The task: Please count how many lines of the data include the word "можно". Give only that number in reply.
════════════════════
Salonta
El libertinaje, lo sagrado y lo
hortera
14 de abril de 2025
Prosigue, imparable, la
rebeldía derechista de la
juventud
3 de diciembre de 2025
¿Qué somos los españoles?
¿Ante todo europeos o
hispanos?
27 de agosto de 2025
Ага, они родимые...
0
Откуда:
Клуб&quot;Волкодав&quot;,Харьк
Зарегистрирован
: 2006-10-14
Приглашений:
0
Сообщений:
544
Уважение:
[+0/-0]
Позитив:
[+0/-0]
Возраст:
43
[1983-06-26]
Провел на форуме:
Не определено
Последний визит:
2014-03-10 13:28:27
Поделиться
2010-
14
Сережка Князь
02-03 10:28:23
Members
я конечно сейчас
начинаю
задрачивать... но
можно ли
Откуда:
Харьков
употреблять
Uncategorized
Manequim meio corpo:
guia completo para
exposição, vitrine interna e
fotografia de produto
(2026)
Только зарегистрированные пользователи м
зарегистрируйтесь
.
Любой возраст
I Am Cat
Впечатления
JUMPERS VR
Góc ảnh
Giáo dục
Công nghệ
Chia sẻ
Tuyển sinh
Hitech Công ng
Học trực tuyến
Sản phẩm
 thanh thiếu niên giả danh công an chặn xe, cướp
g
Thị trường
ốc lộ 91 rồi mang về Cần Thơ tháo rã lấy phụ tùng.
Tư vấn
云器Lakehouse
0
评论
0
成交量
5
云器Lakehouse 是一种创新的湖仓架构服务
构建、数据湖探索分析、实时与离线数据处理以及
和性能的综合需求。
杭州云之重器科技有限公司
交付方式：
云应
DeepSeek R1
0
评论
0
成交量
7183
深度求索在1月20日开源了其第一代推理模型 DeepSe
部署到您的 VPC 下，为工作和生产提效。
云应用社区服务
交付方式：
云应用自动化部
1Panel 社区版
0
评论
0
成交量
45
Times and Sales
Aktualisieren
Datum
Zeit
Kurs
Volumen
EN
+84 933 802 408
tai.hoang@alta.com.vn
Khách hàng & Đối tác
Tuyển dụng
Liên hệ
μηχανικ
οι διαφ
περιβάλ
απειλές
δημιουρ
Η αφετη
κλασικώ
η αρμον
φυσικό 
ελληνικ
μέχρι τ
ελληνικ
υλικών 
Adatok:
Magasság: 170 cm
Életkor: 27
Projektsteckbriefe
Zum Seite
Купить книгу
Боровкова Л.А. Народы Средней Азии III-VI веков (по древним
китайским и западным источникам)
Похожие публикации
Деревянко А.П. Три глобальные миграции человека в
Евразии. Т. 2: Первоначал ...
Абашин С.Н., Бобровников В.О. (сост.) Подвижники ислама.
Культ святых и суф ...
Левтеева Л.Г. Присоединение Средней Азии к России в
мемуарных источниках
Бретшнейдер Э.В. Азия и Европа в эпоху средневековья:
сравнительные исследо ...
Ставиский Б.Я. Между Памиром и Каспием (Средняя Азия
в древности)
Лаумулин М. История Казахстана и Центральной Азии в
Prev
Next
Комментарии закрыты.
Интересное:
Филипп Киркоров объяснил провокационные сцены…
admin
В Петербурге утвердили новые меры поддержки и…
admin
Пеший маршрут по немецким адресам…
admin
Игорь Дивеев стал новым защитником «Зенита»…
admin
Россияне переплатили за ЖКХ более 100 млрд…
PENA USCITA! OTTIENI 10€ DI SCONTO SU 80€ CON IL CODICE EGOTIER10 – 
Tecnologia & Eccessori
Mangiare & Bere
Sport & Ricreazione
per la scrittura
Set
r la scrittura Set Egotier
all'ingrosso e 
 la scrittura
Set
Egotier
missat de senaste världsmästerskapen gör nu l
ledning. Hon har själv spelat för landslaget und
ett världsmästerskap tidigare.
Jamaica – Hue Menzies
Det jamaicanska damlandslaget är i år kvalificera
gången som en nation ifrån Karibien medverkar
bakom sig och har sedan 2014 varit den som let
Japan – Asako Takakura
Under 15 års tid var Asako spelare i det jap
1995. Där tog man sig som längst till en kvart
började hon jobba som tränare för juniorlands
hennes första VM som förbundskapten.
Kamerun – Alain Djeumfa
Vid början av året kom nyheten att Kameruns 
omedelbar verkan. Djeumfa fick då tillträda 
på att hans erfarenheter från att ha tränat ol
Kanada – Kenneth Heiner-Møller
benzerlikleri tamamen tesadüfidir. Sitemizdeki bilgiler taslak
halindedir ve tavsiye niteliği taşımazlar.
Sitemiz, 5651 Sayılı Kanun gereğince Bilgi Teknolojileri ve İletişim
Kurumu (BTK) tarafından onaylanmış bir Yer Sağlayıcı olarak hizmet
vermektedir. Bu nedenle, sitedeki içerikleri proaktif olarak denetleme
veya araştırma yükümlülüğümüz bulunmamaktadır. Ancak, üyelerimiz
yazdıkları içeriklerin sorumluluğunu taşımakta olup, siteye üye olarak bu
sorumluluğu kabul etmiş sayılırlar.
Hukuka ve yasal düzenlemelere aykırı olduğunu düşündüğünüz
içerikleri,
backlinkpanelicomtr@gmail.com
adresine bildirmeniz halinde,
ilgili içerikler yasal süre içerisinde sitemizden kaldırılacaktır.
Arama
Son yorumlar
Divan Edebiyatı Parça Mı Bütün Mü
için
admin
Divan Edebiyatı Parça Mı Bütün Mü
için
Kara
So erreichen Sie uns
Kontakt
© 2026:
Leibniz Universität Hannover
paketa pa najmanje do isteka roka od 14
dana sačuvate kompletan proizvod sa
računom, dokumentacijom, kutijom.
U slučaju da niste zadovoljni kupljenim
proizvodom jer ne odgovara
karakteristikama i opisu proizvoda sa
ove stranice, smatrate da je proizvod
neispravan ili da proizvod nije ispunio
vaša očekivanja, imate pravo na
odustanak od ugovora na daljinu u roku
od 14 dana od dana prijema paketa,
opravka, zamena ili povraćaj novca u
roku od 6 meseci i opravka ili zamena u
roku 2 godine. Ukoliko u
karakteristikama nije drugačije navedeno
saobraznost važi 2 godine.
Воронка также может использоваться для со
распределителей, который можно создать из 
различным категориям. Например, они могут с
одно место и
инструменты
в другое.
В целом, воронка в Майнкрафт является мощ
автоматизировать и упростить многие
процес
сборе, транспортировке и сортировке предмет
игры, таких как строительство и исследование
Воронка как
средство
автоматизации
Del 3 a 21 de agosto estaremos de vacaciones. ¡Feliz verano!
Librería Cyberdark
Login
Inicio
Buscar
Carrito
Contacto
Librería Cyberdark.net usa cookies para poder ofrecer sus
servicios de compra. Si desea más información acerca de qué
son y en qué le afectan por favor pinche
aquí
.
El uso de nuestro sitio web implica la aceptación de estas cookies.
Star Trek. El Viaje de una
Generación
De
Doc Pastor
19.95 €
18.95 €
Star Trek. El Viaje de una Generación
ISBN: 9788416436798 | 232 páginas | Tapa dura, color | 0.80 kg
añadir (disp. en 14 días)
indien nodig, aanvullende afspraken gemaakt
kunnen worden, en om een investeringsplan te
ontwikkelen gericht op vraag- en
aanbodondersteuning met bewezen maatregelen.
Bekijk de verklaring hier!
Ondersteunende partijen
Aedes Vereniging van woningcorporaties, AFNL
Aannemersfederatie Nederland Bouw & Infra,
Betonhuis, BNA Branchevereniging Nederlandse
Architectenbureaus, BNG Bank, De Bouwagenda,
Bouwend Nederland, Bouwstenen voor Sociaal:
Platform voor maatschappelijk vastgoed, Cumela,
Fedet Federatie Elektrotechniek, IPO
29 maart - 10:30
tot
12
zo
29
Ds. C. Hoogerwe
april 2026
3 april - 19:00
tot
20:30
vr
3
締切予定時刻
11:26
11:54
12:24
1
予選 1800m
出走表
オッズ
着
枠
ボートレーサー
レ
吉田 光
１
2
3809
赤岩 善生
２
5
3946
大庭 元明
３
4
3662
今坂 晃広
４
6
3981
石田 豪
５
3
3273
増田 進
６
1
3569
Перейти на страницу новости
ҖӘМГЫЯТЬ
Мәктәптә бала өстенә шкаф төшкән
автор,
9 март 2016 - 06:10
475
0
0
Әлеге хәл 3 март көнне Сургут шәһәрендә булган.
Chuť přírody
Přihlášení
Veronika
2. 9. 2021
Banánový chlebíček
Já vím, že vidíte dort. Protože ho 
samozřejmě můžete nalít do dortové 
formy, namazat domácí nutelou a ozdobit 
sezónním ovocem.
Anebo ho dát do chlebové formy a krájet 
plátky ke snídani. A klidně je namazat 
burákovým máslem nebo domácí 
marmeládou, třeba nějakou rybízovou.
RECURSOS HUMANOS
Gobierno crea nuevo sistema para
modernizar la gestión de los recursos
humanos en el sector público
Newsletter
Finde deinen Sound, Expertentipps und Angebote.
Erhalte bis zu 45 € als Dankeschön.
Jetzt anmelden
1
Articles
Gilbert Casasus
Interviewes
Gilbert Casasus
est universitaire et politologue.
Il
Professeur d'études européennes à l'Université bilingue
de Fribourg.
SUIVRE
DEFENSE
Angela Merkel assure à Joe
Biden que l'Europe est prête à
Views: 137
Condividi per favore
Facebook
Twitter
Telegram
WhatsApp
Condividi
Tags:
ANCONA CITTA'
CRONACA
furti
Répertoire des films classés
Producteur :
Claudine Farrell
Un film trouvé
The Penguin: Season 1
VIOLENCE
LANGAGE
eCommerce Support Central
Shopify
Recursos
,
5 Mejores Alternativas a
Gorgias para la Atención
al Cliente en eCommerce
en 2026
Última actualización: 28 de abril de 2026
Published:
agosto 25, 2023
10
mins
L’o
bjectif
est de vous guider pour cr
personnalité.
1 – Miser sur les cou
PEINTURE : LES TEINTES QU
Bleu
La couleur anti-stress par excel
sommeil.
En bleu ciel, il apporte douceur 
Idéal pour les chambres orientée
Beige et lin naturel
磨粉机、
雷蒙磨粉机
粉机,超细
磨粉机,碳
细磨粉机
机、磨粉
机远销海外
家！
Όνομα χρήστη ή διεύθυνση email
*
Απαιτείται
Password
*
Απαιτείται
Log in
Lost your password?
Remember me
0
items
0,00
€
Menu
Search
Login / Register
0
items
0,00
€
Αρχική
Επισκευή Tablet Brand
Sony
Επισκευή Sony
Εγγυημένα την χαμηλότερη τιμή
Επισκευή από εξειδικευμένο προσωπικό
════════════════════
Task output: 2